Well, I don’t care about looking stupid. This is a big deal! And yes, you can find everything from oil industry belittling of it to those peculiar environmentalists who love the environment so much that any potential technology that could improve the environment must condemned vociferously denouncing this as the latest Trotskyite-Zinovievite deviationist plot.
Granted, nuclear fusion still is probably quite down the road. But so what? Just months ago, there were plenty of people who told you this would never happen. Now it’s happened. And it’s going to take a lot more work to make it useful. So what? That’s how progress works. It takes a long time and some time it isn’t linear and some time it doesn’t go where we want. A lot of people alive for Freedom 7 weren’t for Apollo 11. How many people who were there for the first working transistor ever held an iPhone? The end of The War to End All Wars didn’t end all war, but it was better than the alternative. We – by which I mean the little upjumped mammals we are – managed to mimic what happens inside a star. I don’t care if I’ll be an old man the first time my television is powered by it. That’s amazing. We should proud.

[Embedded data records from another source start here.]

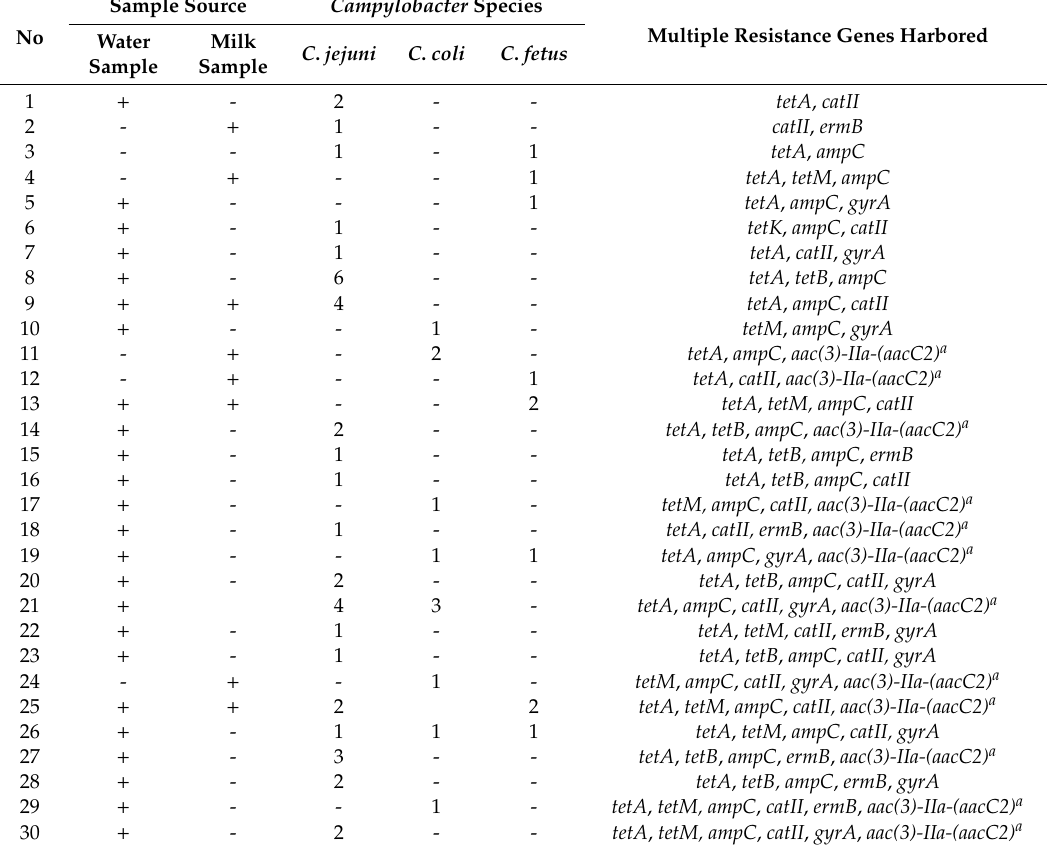
Table 4. Multiple antibiotic resistance genes in C . fetus , C. jejuni and C . coli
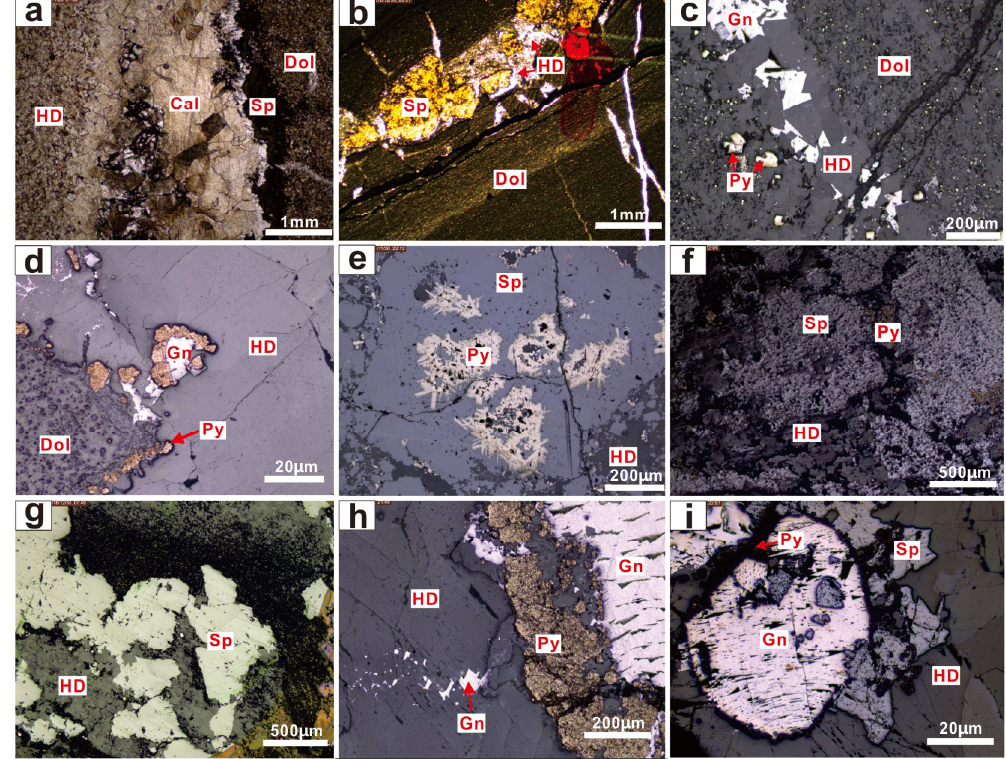
Figure 5. Microphotographs of representative samples from the Nayongzhi deposit. ( a ) Sphalerite and calcite intergrowth with hydrothermal dolomite. ( b ) Euhedral sphalerite and hydrothermal dolomite fill the fractures of dolostone. ( c ) Galena and pyrite fill the fractures of dolostone. ( d ) Galena wrapped by pyrite and hydrothermal dolomite. ( e ) Sphalerite intergrowth with pyrite. ( f ) Pyrite fill the edge of euhedral sphalerite granule ( g ) Euhedral sphalerite is around by hydrothermal dolomite. ( h ) Galena intergrowth with pyrite. ( i ) Galena replaced by sphalerite. Photomicrographs (a,b) were taken under transmitted plane-polarized light, and (c–i) were taken under reflected plane-polarized light. Abbreviations: Sp sphalerite; Gn galena; Py pyrite; Dol dolostone; HD hydrothermal dolomite; Cal calcite.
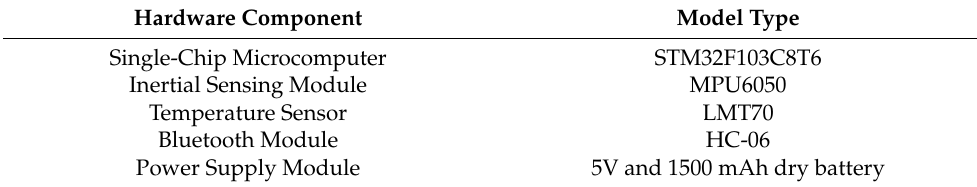
Figure 2. Hardware structure of the wearable device. Table 1. Hardware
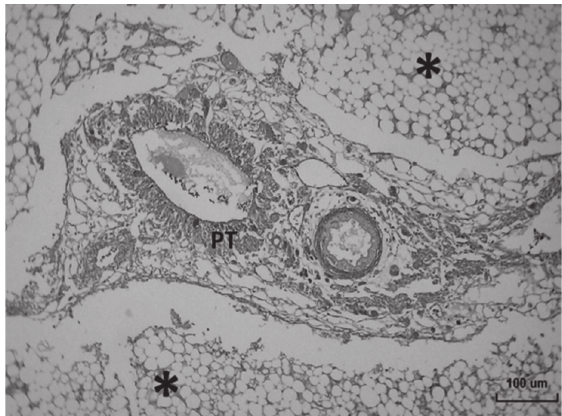
Figure 1 - Gobioides grahamae . Light photomicrograph of a liver specimen, showing the disorganization of the threads of hepatocytes, and the marked intracytoplasmatic vacuolization of the cells (*), which is typical of diffuse steatosis. Note the presence of intra-hepatic pancreatic tissue (PT). Masson’s trichrome staining. Scale bar = 100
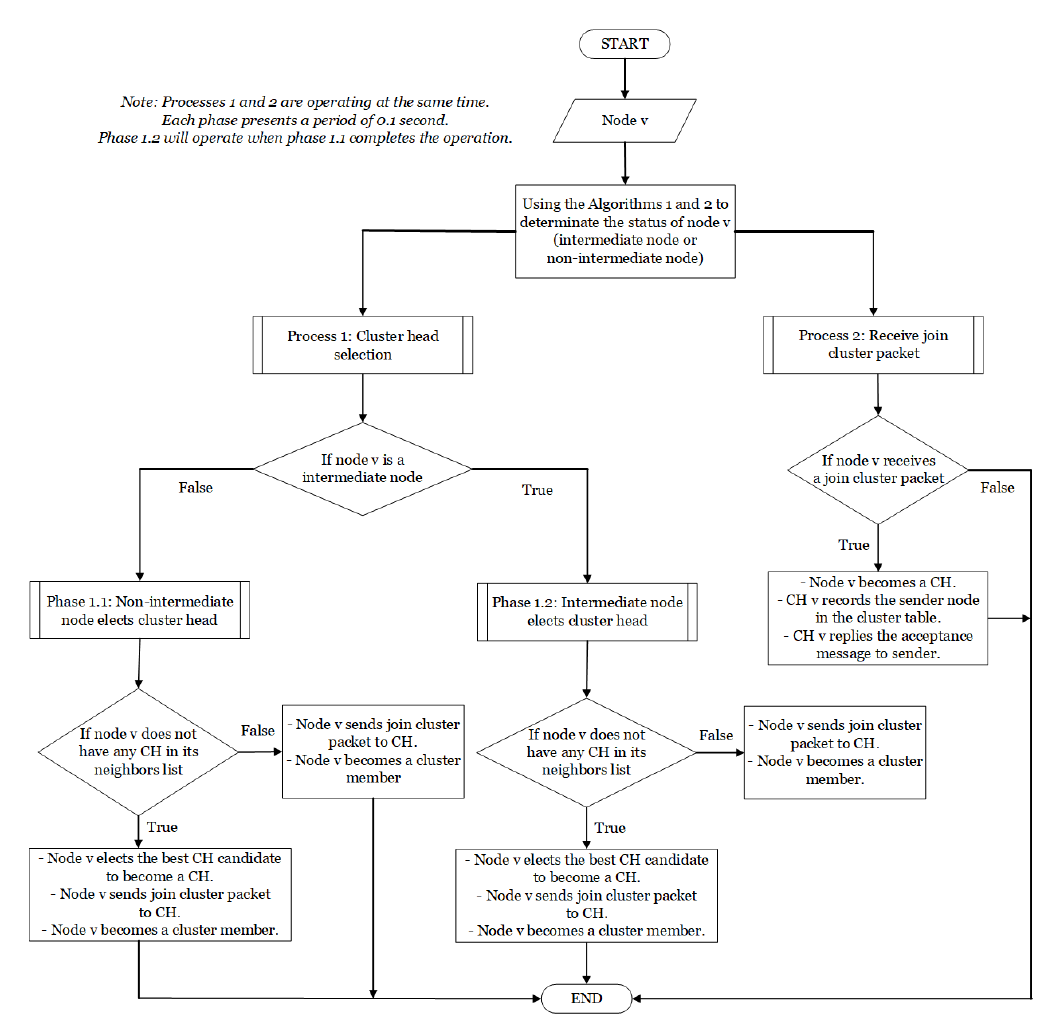
Algorithm 3 The flowchart of proposed connected dominating set based clustering algorithm—CDS based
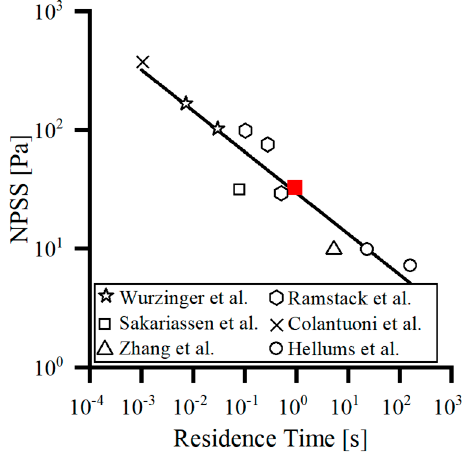
Figure 2. The threshold curve for platelet activation induced by NPSS-RT was fitted by Fraser et al. [42] based on previous studies [43–47].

And we should not try and act so cool that we don’t celebrate.
Yes, I know there are bad things in the world. If you’re waiting for the elimination of all bad things to celebrate or be happy or optimistic, I have some bad news for you.

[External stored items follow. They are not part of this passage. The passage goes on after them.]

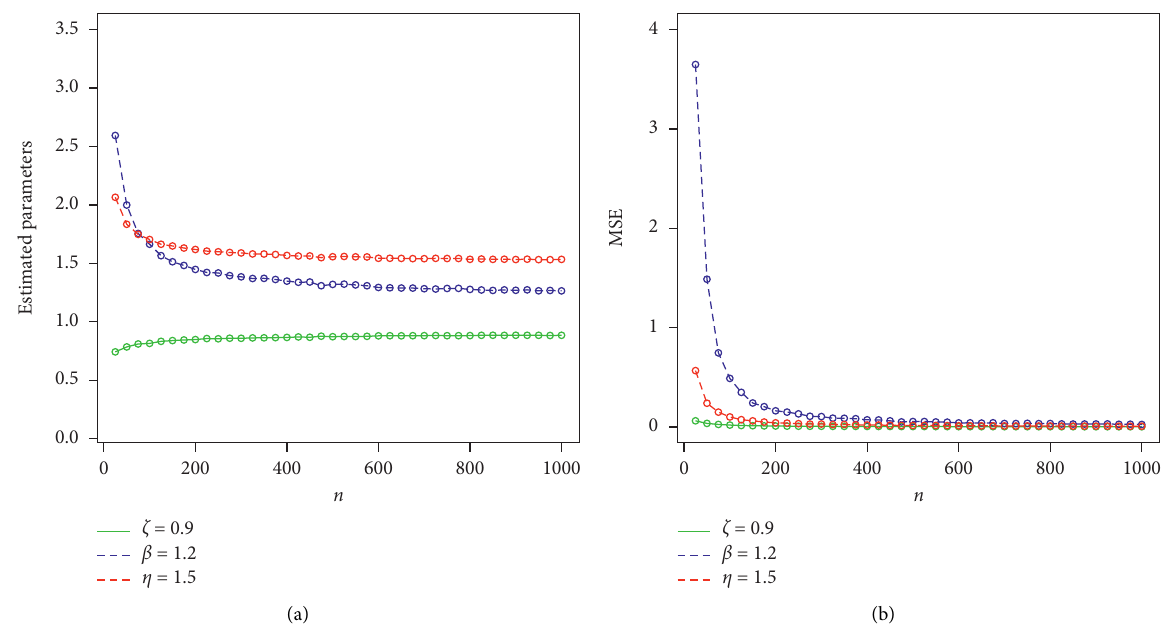
Figure 6: Graphical display of the simulation results provided in Table 1. (a) Plot of estimated parameters vs. n . (b) Plot of MSEs vs.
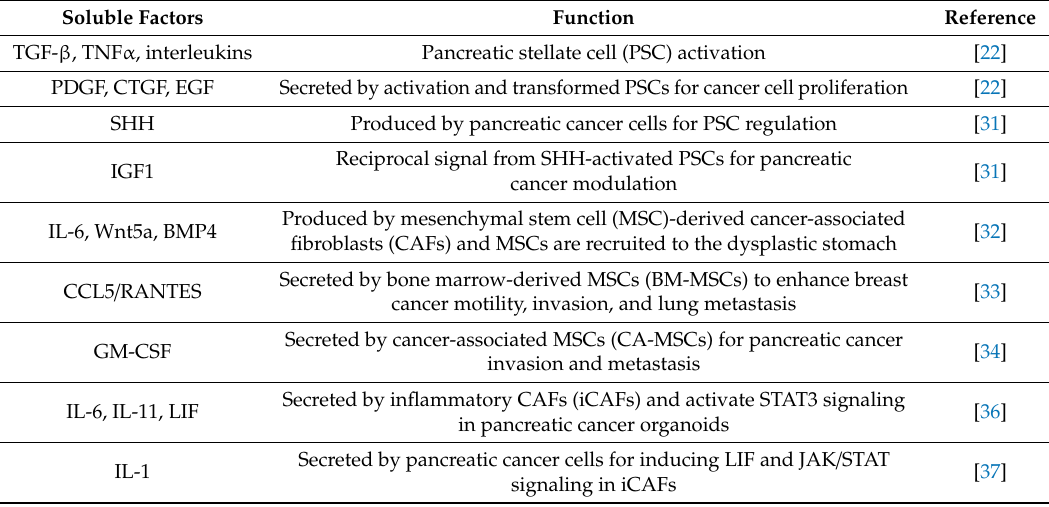
Table 2. Soluble factors and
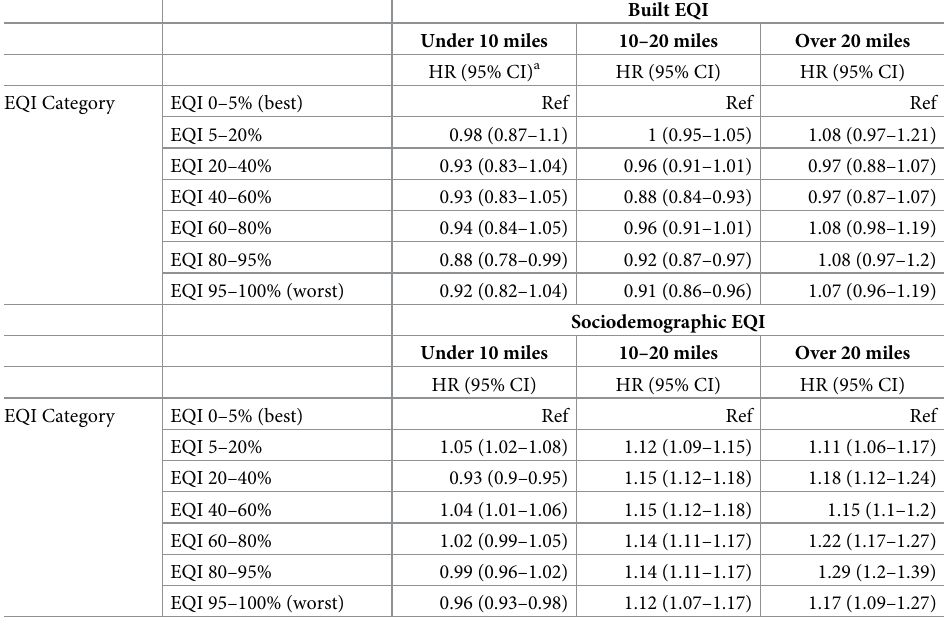
Table 4. Hazard ratios for ESRD and built and sociodemographic EQI domain stratified by distance to the nearest hospital (1,092,281 patients,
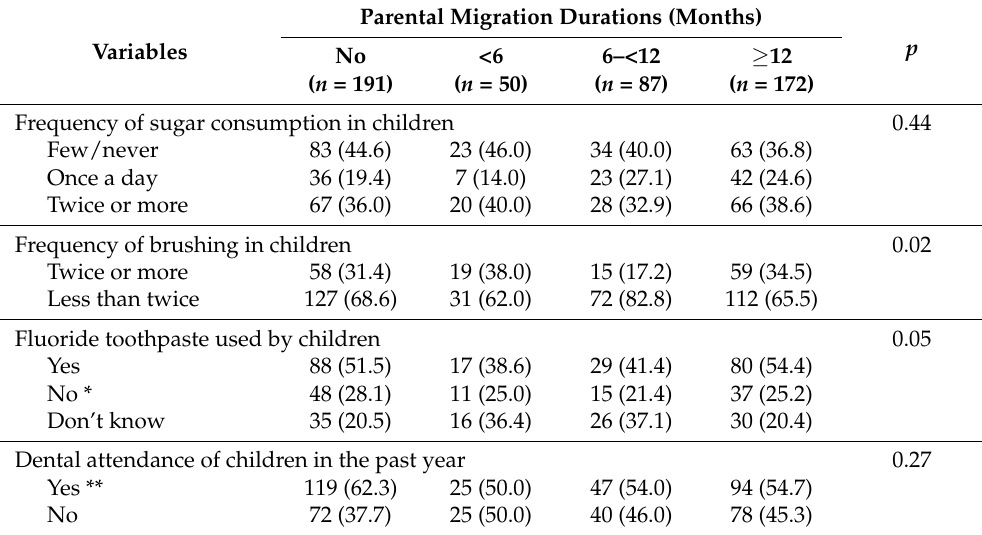
Table 2. Crude association between oral health behaviours and parental migration durations, n (%).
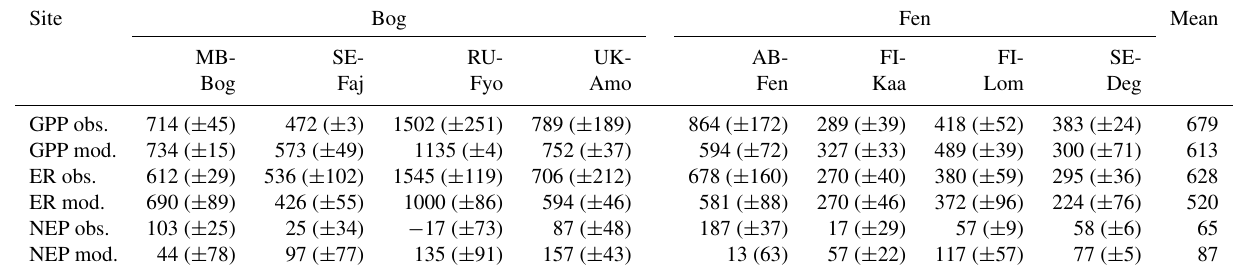
Table 7. Summary of observed (obs.) and modelled (mod.) mean annual GPP, ER, and NEP of the eight sites with standard deviation shown in brackets; units are gCm − 2 yr − 1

The ranking, in descending order of quality, goes Judgment Day, The Terminator, Genisys, Salvation, Rise of the Machines, Dark Fate. I am completely willing to be convinced of my error here.
Titans of Substack, where the most popular writers on Substack gain superpowers and fight crime. I swear I’ve pitched a movie or television series in every article I’ve written here. Someone get me a development deal!
I loved this, Dan. It is one of the goals of my life to encourage people to embrace celebration over cynicism, and gratitude over grumpiness. The technological achievements in the past few years (very much including those miraculous vaccines--including the one against malaria--malaria!) ought to have us all jumping for joy. I’m not even worried about ChatGPT, even though as a teacher and writer I should be terrified, according to the internet. ChatGPT is going to wind up being like PowerPoint and design software--a tool to help us deal with tedious tasks. And while we figure out how to work it into our lives, we can enjoy the wild and playfully creative prompts people are giving the bot--an ode to corgi butts, or the Iliad but with the characters replaced by brands of toothpaste, for example.
Incidentally, my favorite celebration song is The News, by Carbon Silicon (Mick Jones from the Clash and Tony James): https://m.youtube.com/watch?v=Lbu4Of75CAw
The Webb telescope has been forgotten in the murk, but it is something to celebrate. Thank you!